▶ [YOUR GOAL]:
Say how many lines below hold the word "SaltEvent"; give the number by itself.

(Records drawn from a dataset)
———
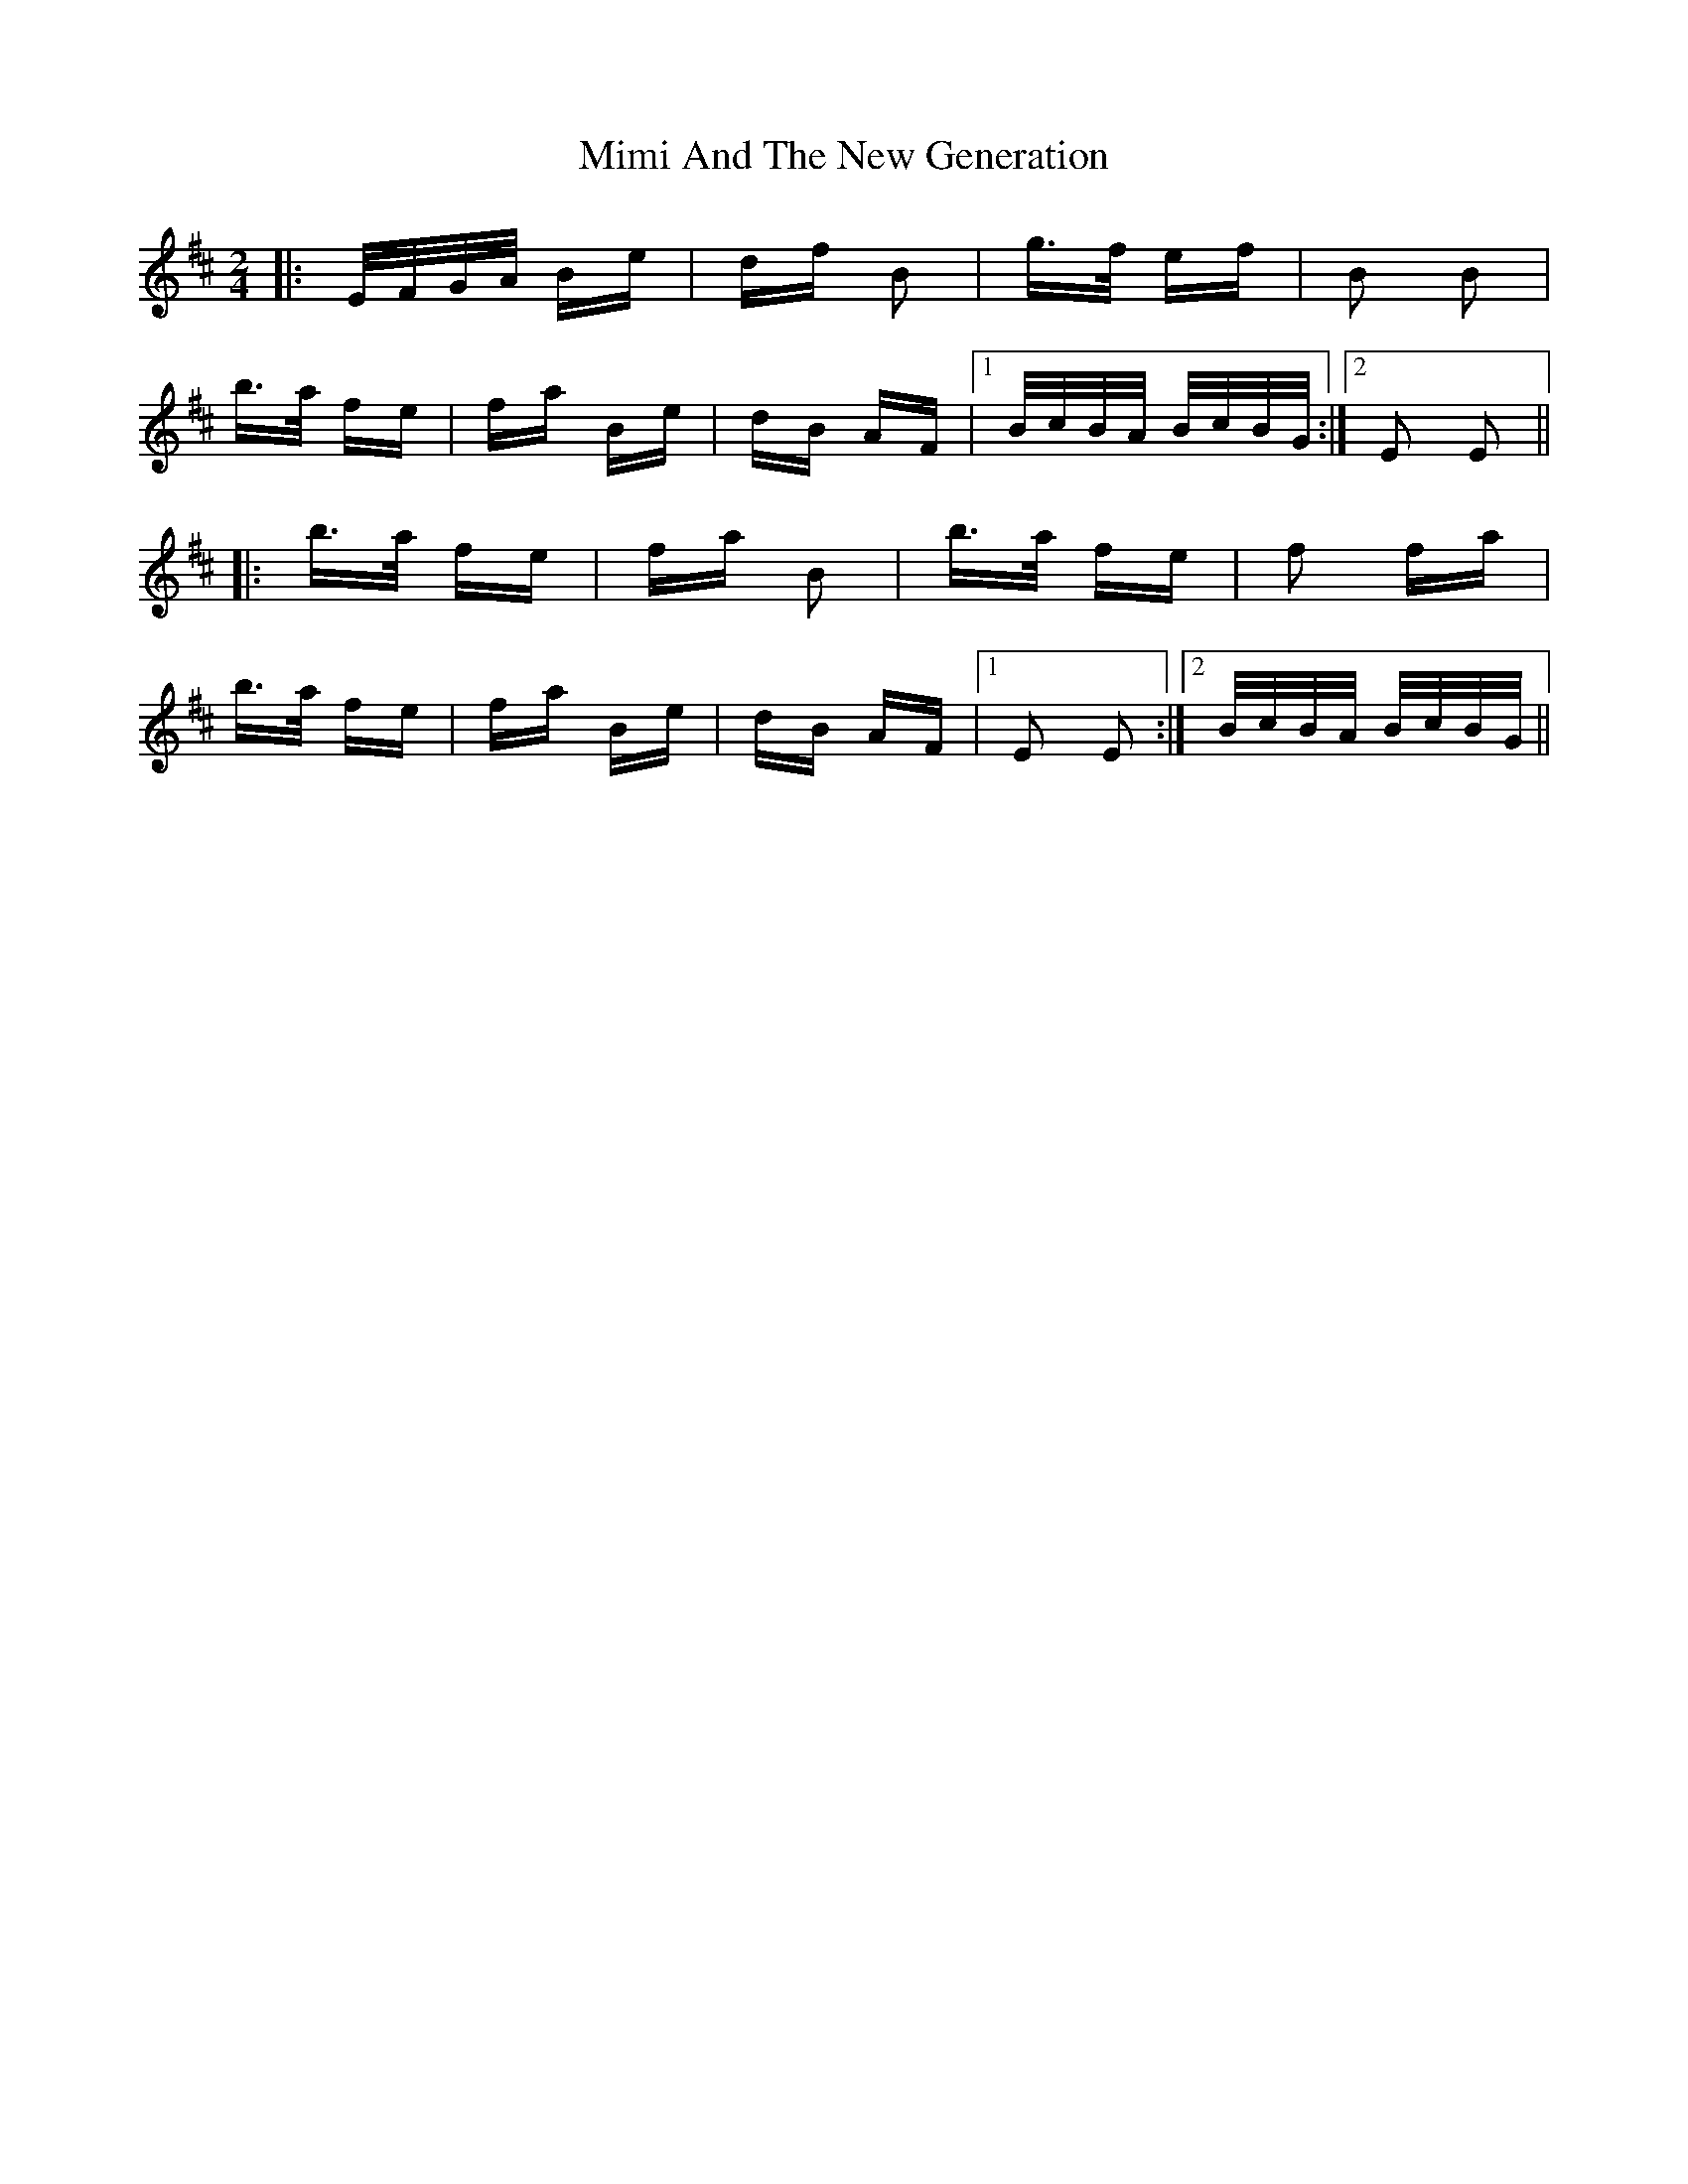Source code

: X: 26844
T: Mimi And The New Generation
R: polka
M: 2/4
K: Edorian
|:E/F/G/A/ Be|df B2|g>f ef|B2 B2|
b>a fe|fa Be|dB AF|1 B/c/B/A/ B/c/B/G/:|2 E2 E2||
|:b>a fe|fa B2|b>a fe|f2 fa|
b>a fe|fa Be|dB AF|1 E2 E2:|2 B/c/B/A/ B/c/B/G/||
———
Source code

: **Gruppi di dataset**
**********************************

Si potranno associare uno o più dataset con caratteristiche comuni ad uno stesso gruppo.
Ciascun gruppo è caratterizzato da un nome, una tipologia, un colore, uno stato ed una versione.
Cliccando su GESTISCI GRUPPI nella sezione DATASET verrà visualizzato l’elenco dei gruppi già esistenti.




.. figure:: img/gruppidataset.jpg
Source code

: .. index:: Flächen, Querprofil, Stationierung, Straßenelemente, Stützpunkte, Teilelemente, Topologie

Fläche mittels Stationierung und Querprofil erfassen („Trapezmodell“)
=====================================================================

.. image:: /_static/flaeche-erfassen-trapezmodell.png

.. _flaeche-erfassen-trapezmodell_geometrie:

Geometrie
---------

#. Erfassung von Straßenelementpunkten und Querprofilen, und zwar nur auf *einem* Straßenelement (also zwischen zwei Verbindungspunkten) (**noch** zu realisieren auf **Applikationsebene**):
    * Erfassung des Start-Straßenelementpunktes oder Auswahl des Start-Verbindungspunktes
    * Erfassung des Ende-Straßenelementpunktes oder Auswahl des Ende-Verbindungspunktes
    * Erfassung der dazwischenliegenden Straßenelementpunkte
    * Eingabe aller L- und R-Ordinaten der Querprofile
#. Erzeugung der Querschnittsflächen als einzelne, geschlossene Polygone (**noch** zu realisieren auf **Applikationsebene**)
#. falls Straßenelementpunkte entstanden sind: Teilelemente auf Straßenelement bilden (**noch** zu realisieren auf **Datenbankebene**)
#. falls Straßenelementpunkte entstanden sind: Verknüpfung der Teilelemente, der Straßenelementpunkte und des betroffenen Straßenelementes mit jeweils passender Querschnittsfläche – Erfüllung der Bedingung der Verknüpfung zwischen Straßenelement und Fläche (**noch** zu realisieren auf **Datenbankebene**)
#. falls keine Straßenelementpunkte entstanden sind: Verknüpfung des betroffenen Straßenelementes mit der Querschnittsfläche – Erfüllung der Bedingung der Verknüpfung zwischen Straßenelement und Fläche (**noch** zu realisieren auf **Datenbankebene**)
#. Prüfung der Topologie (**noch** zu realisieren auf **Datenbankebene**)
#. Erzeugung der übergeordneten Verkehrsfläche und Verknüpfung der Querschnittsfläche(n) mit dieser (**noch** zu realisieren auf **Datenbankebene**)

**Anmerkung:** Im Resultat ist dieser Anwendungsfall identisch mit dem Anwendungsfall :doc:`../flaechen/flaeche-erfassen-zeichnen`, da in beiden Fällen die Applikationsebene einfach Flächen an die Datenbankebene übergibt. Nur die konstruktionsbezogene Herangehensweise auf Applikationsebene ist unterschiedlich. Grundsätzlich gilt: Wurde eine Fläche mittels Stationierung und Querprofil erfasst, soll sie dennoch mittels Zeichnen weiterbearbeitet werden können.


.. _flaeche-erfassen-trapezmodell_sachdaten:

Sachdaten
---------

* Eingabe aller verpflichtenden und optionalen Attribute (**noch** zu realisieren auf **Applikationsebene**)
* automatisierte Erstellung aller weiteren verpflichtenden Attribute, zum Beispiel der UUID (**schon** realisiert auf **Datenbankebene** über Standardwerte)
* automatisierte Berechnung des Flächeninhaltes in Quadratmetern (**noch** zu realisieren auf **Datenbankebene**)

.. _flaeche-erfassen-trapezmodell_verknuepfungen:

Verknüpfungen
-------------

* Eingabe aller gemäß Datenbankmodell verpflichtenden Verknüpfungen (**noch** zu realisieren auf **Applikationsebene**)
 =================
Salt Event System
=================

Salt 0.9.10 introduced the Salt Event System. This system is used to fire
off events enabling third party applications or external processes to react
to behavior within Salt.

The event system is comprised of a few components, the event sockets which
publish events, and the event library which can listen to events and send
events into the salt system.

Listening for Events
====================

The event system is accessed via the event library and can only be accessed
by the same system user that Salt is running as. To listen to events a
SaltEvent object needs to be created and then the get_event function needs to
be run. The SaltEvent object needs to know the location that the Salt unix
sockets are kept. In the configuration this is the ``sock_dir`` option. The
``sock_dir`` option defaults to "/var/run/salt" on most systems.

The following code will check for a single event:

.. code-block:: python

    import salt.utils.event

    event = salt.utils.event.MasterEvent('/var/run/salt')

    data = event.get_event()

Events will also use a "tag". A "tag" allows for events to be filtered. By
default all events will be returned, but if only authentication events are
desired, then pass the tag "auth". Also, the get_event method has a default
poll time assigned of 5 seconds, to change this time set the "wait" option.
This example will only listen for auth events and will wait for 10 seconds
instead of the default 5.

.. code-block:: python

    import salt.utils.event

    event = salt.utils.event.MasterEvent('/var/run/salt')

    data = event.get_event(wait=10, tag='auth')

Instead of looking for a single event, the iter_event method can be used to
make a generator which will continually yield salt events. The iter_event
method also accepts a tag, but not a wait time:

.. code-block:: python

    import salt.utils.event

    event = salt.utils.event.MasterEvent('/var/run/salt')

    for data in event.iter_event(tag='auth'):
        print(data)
———
▶ [TASK RESULT]:
2